JAKARTA, KOMPAS.com - Pejabat eselon I Badan Pemeriksa Keuangan (BPK) RI Rochmadi Saptogiri yang ditangkap Komisi Pemberantasan Korupsi (KPK) belum memperbaharui laporan harta kekayaannya kepada KPK.

Ia terakhir melaporkan harta kekayaan pada 2014.

Berdasarkan Laporan Harta Kekayaan Penyelenggara Negara (LHKPN) Rochmadi di situs acch.kpk.go.id, total harta kekayaan yang dilaporkan tahun 2014 adalah Rp 2.463.036.234 dan 4.610 dollar AS.

Saat itu, Rochmadi menjabat sebagai Kepala Biro Teknologi Informasi BPK RI.


Kekayaan Rochmadi untuk harta tidak bergerak meliputi tanah dan bangunan total senilai Rp 809.900.000, antara lain tanah dan bangunan seluas 3.000 meter per segi dan 100 meter per segi di Kabupatem Karanganyar.

(baca: Jadi Tersangka OTT KPK, Pejabat dan Auditor BPK Dibebastugaskan)

Aset itu disebut berasal dari hasil sendiri dan warisan perolehan tahun 1998 sampai dengan 2010.

Untuk harta tidak bergerak berupa alat transportasi dan mesin lainnya, nilai total harta yang dilaporkan Rp 309.000.000.

Untuk harta bergerak, Rochmadi punya total kekayaan Rp 128.875.000, di antaranya logam mulia yang disebut berasal dari hasil sendiri perolehan tahun 2008 sampai dengan 2013.

Sedangkan kekayaan dalam bentuk giro dan kas, total yang dia miliki Rp 1.260.223.317 dan 4.610 dollar AS.

(baca: Pemerintah Dukung KPK Ungkap Kongkalikong BPK dengan Kemendes PDTT)

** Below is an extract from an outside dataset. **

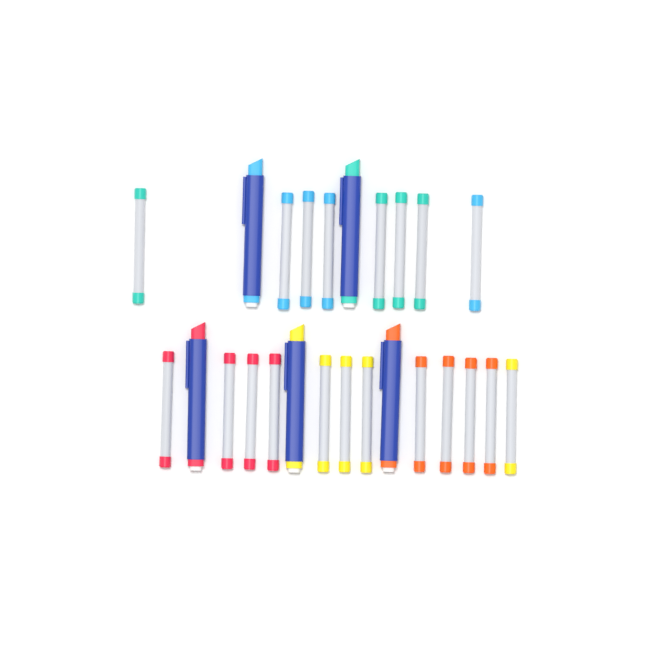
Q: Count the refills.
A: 20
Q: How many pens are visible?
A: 5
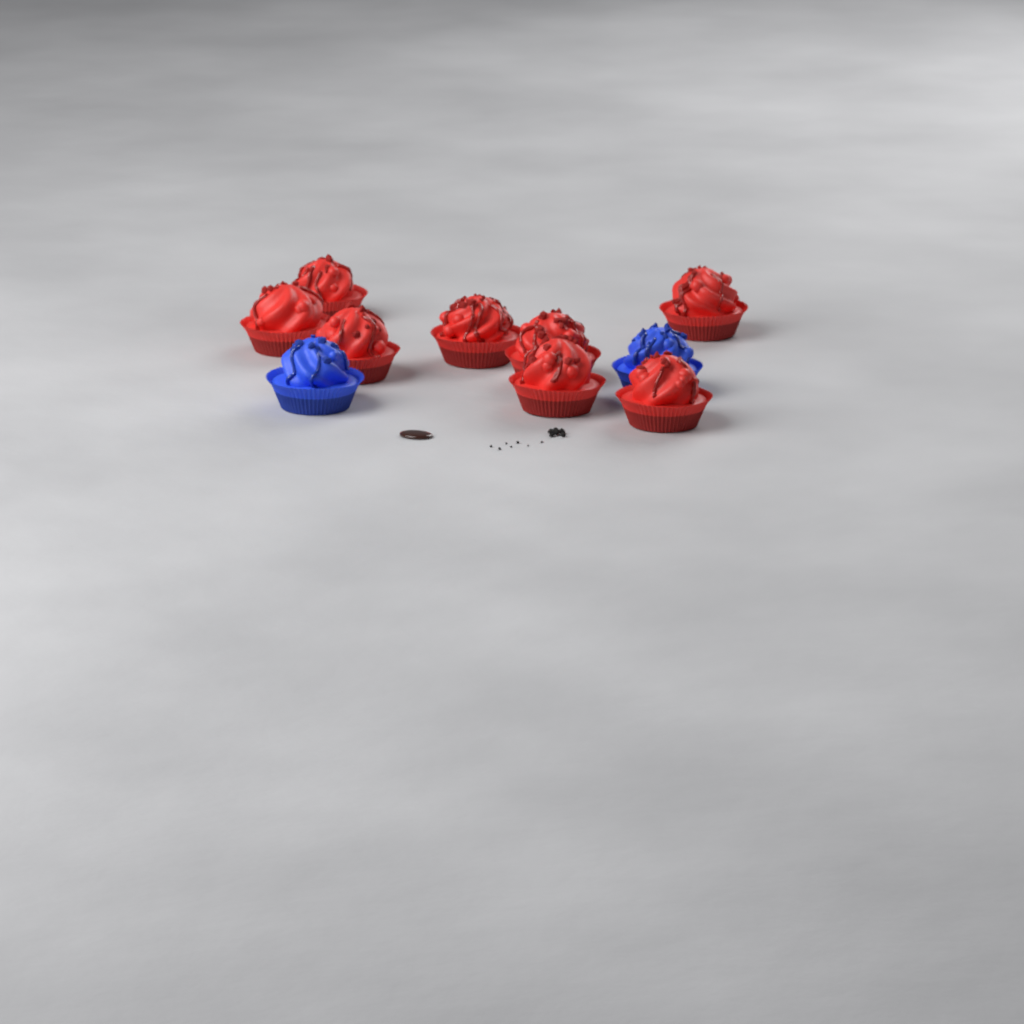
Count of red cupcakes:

Sehingga total harta kekayaan yang ia miliki adalah Rp 2.507.998.317 dan 4.610 US dollar.

Namun, setelah dikurangi hutang Rp 44.962.083, kekayaannya sebesar Rp 2.463.036.234 dan 4.610 US dollar.

Rochmadi menjadi salah satu dari empat tersangka yang ditetapkan KPK dalam kasus suap terkait laporan keuangan Kementerian Desa Pembangunan Daerah Tertinggal dan Transmigrasi (PDTT).

Tersangka lainnya adalah Auditor BPK Ali Sadli, pejabat eselon III Kemendes PDTT Jarot Budi Prabowo dan Irjen Kemendes PDTT Sugito. 

Rochmadi dan Ali Sadli diduga menerima suap dari Sugito dan Jarot Budi Prabowo sebagai pelicin untuk memberi opini warjar tanpa pengecualian (WTP) atas laporan keuangan Kemendes PDTT tahun anggaran 2016.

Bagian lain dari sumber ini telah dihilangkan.